Leave the cathedral, turn left, and walk no more than a hundred feet across the street, and you find the public library. This short stroll of less than a minute takes the curious reader across the chasm of centuries in time and cultural privilege. Just as the Protestant Reformation championed the idea that the Bible should be available to all, improved literacy and wider concern for the dispossessed has opened not just the “Book of Books” but all books to a vast audience. Libraries are centres of this egalitarianism where every book is free to any person – a place that welcomes everyone, young or old, literate or analphabetic, seeking books, company, wi-fi, shelter from heat or rain ...
The history of libraries binds within it a history of culture. To follow the trials and triumphs of our houses of literature is to chart the values held by societies through time and place. The first collections of our earliest writings mark something profound about us as a species, and it is also clear that the closures of libraries throughout the UK today is about more than the loss of particular buildings. Alberto Manguel once wrote:
“Symbolically, the ancient world ends with the destruction of the Library of Alexandria; symbolically, the twentieth century ends with the rebuilding of the library of Sarajevo.”
This is not to say that the destruction of art and literature is long behind us and we are now irreversibly more civilised – after all, the library in Sarajevo only needed rebuilding after it was shelled during the siege of 1992. And what greater destruction can be imagined than the Holocaust and gulags of the last century? Manguel’s symbolic view of history is all about where we place our emphasis and what we set our sights on. Those of us who love literature symbolically unite with those who rebuilt the National Library in Sarajevo in our stand against those who would desecrate our public libraries today. After all, bombs are not the only way to destroy them when you have budget cuts.
The shift from private to public is just one way in which the concept of a library – and the purposes of reading itself – has changed. The stereotype of the shushing librarian, rooms full of readers silently following the lines of text with their mouths shut, would be unrecognisable to earlier readers. The ancient Greeks and Romans, lacking punctuation to end sentences or allow for pauses, read texts out loud. This continued into the early Medieval Period. In his Confessions, Augustine tells us of his shock at seeing St. Ambrose reading silently:
“... his eyes scanned the page and his heart explored the meaning, but his voice was silent and his tongue was still.”

TASK: Please extract the part of the passage on libraries from "This is not" to "have budget cuts.", word for word.

DATA SECTION:
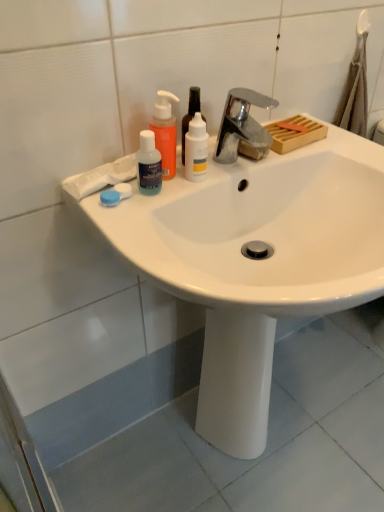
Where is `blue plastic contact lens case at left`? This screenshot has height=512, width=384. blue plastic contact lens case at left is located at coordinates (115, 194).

FULL RESPONSE:
This is not to say that the destruction of art and literature is long behind us and we are now irreversibly more civilised – after all, the library in Sarajevo only needed rebuilding after it was shelled during the siege of 1992. And what greater destruction can be imagined than the Holocaust and gulags of the last century? Manguel’s symbolic view of history is all about where we place our emphasis and what we set our sights on. Those of us who love literature symbolically unite with those who rebuilt the National Library in Sarajevo in our stand against those who would desecrate our public libraries today. After all, bombs are not the only way to destroy them when you have budget cuts.